Bundesarbeitsgericht erschwert Vorgehen gegen untreue Beschäftigte
Eine aktuelle Entscheidung des Bundesarbeitsgerichts (BAG) stellt Arbeitgeber in Deutschland vor neue Herausforderungen. Das Gericht erklärte eine relativ gängige Klausel in Arbeitsverträgen, die den Missbrauch von Geschäftsgeheimnissen verhindern soll, für unwirksam. Arbeitgeber, die solche Klauseln verwenden, müssen diese nun revidieren bzw. separate Geheimhaltungsvereinbarungen abschließen, um ihre Geschäftsgeheimnisse effektiv zu schützen (Bundesarbeitsgericht, Urteil vom 17. Oktober 2024 – 8 AZR 172/23).
Im vorliegenden Fall hatte ein Arbeitnehmer kurz vor Beendigung seines Arbeitsverhältnisses elektronische Dateien mit geschützten technischen Daten an einen Wettbewerber seines Arbeitgebers weitergeleitet. Nachdem der Arbeitgeber von diesem Verstoß erfuhr, verklagte er den bereits ausgeschiedenen Arbeitnehmer wegen der unrechtmäßigen Nutzung von Geschäftsgeheimnissen und forderte u.a. Unterlassung.
Die Klage stützte sich auf eine „Catch all“-Klausel im Arbeitsvertrag. Diese untersagte dem Arbeitnehmer, während und nach Beendigung seines Arbeitsverhältnisses Geschäftsgeheimnisse oder andere im Rahmen der Tätigkeit vom Arbeitgeber erlangte Informationen offenzulegen.
Das BAG beanstandete die umfassende und zeitlich unbegrenzte Untersagung der Offenlegung jeglicher während der Beschäftigung erlangter Informationen. Es argumentierte, dass eine solche Klausel den Arbeitnehmer daran hindern würde, nach Beendigung seines Arbeitsverhältnisses erworbenes Know-how oder Fachwissen anzuwenden. Dies würde die weitere Berufsausübung des Arbeitnehmers unverhältnismäßig einschränken. Deutsche Gerichte vertreten regelmäßig die Auffassung, dass Arbeitnehmer das während ihrer Beschäftigung erworbene und im Gedächtnis behaltene Know-how weitgehend frei nutzen dürfen, selbst wenn es vertraulich ist.
Um mit der Klage Erfolg zu haben, hätte der Arbeitgeber alle gesetzlichen Anforderungen des Geschäftsgeheimnisschutzgesetzes (GeschGehG) darlegen müssen. Dazu gehört auch der Nachweis, dass ausreichende Maßnahmen zum Schutz des betreffenden Geschäftsgeheimnisses ergriffen wurden. Der Arbeitgeber hätte u.a. detailliert darlegen müssen, welche Maßnahmen er konkret zum Schutz seiner Geschäftsgeheimnisse getroffen hatte. Manche Arbeitgeber werden zögern, solche Details in einem öffentlichen Gerichtsverfahren preiszugeben.

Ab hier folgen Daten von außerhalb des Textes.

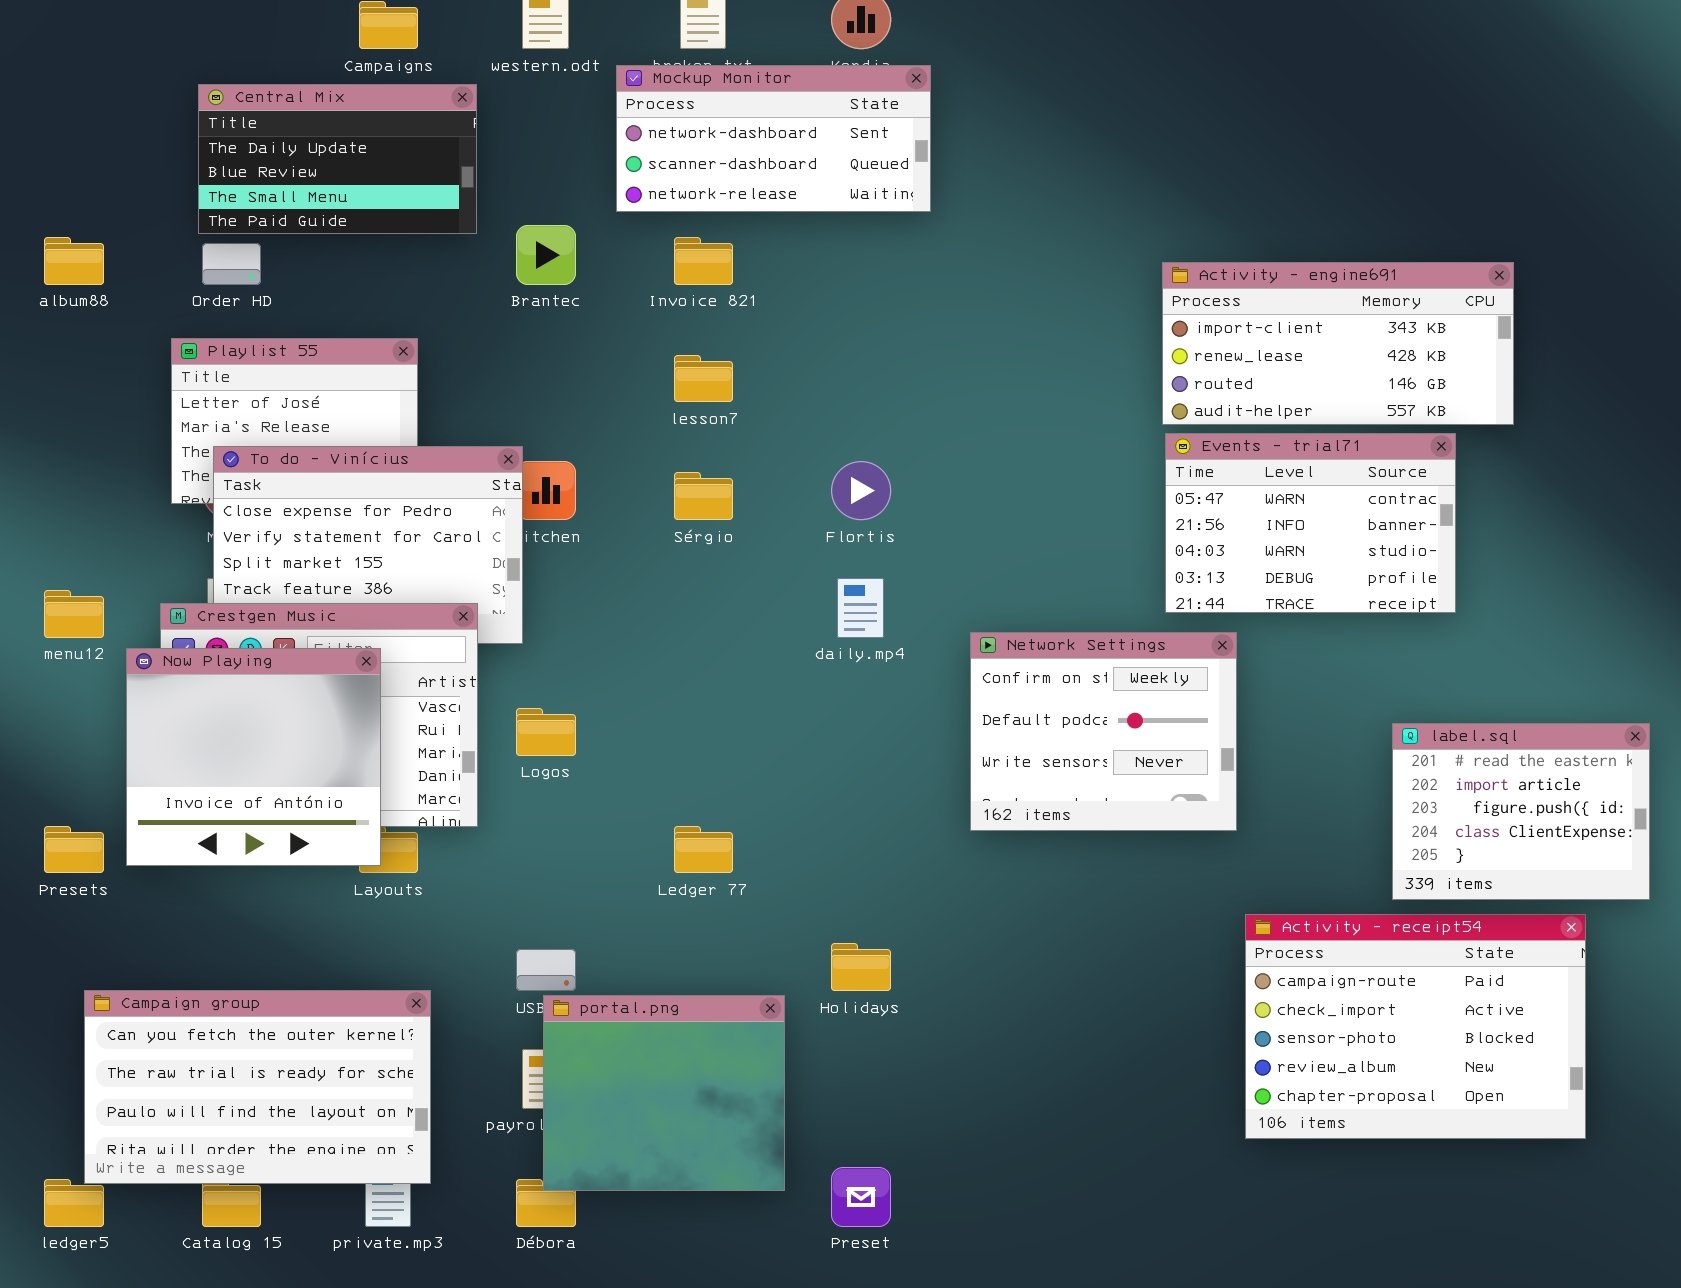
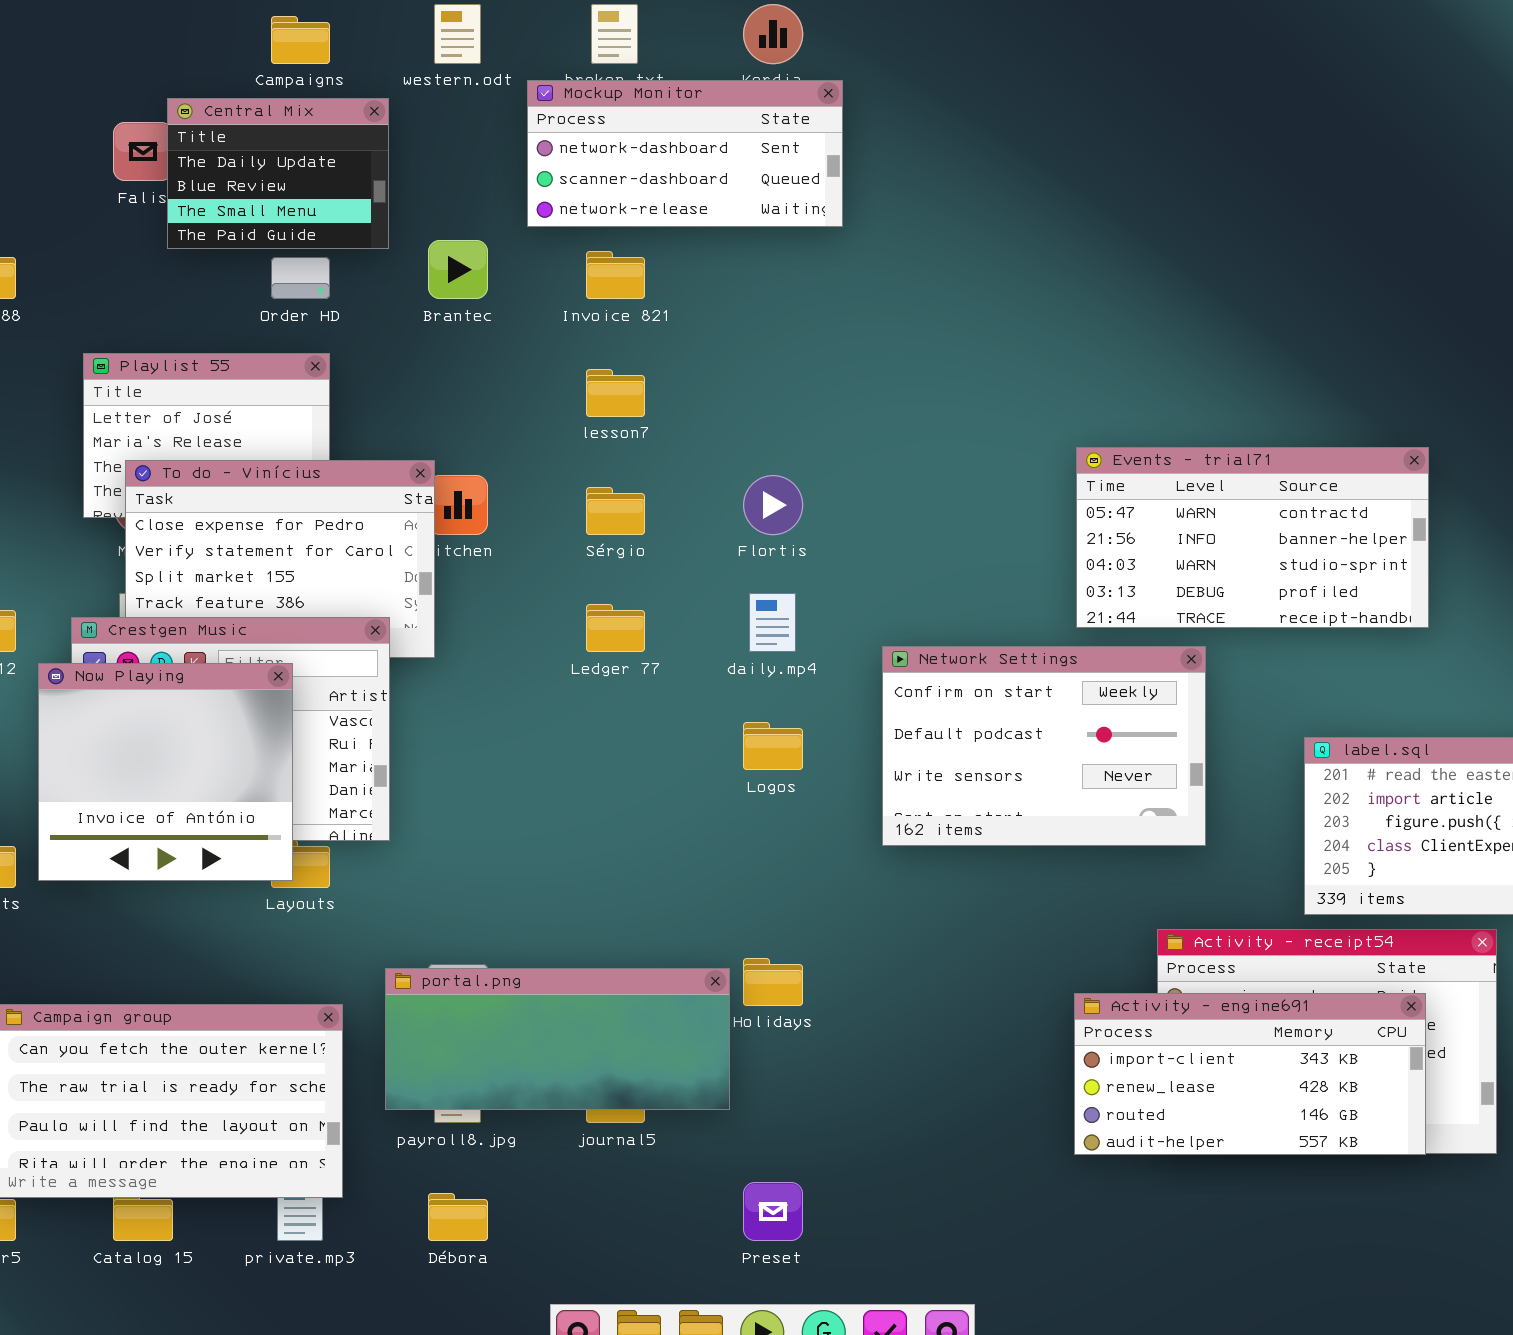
Central Mix: [198,84,477,234] -> [167,98,389,249], resized
Order HD: [202,243,261,285] -> [271,257,330,299], moved
Activity - engine691: [1162,262,1514,425] -> [1074,993,1426,1155], moved
Events - trial71: [1165,433,1456,613] -> [1076,447,1429,628], resized
Network Settings: [970,632,1237,831] -> [882,646,1206,846], resized
Logos: [516,708,576,756] -> [743,722,803,770], moved
Ledger 77: [674,826,733,873] -> [586,604,645,652], moved
portal.png: [543,995,785,1191] -> [385,968,730,1110], moved, resized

Arbeitgeber können zwar differenziertere wirksame Klauseln in Arbeitsverträgen vorsehen, um ein besseres Gleichgewicht zwischen ihren berechtigten Interessen und denen der Arbeitnehmer zu schaffen. Die Ausarbeitung solcher Klauseln ist jedoch nach dieser Entscheidung nicht ganz einfach und birgt erhebliche Restrisiken. Oft ist es einfacher und effektiver, den Arbeitnehmer dazu zu verpflichten, eine spezifische Geheimhaltungsvereinbarung (NDA) zu unterzeichnen, wenn er Zugang zu besonders sensiblen Bereichen erhält, in denen Vertraulichkeit von besonderer Bedeutung ist. Ferner kommen auch Wettbewerbsverbote in Betracht, die freilich eine nachvertragliche Karenzentschädigung voraussetzen.